Extrait du document:
···

Dupés, les Sri Lankais combattent en Ukraine et ne reviennent pas

Le Sri Lanka a encouragé les recherches d’emploi à l’étranger après le déclenchement d’une crise économique en 2022, mais peine désormais à retrouver ses ressortissants qui, parfois victimes de fausses promesses, se battent en Ukraine d’un côté ou de l’autre du front.

Sans nouvelles depuis des mois, des familles désemparées demandent aux autorités de leur venir en aide.

« Ce que nous demandons, c’est d’aider à faire revenir nos maris », explique Renuka Karunaratne, 49 ans. Son mari a été trompé par un intermédiaire perfide, à qui elle dit avoir payé 10 000 dollars, une pratique dénoncée par de nombreuses familles.

···

Lignes de données:
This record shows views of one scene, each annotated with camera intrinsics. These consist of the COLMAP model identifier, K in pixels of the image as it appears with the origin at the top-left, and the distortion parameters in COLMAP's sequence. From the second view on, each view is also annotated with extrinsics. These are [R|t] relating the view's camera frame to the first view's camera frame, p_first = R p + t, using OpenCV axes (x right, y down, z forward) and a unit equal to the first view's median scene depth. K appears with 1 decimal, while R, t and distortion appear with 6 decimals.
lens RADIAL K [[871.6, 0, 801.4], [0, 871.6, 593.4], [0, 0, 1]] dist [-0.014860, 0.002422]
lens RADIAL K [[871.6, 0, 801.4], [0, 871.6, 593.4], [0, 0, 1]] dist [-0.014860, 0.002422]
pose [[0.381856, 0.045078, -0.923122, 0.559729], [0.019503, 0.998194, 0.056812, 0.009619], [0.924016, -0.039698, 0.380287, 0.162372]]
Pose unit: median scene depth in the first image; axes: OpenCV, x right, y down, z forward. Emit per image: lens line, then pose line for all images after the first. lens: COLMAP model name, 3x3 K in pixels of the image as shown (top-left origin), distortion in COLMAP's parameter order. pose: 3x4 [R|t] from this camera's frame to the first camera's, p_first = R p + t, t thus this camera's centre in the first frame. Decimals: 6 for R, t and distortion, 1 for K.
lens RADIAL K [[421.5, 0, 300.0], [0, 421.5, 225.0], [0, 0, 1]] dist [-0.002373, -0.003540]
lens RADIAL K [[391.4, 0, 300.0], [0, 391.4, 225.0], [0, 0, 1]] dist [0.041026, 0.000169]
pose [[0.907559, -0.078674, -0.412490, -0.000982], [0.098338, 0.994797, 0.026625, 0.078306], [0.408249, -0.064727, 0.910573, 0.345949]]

···

Objectif du travail: Citez, s'il vous plaît, le passage de l'article sur les Sri Lankais en Ukraine qui commence par « Dupés, les Sri » et se poursuit jusqu'à « venir en aide. ».

Réponse donnée:
Dupés, les Sri Lankais combattent en Ukraine et ne reviennent pas

Le Sri Lanka a encouragé les recherches d’emploi à l’étranger après le déclenchement d’une crise économique en 2022, mais peine désormais à retrouver ses ressortissants qui, parfois victimes de fausses promesses, se battent en Ukraine d’un côté ou de l’autre du front.

Sans nouvelles depuis des mois, des familles désemparées demandent aux autorités de leur venir en aide.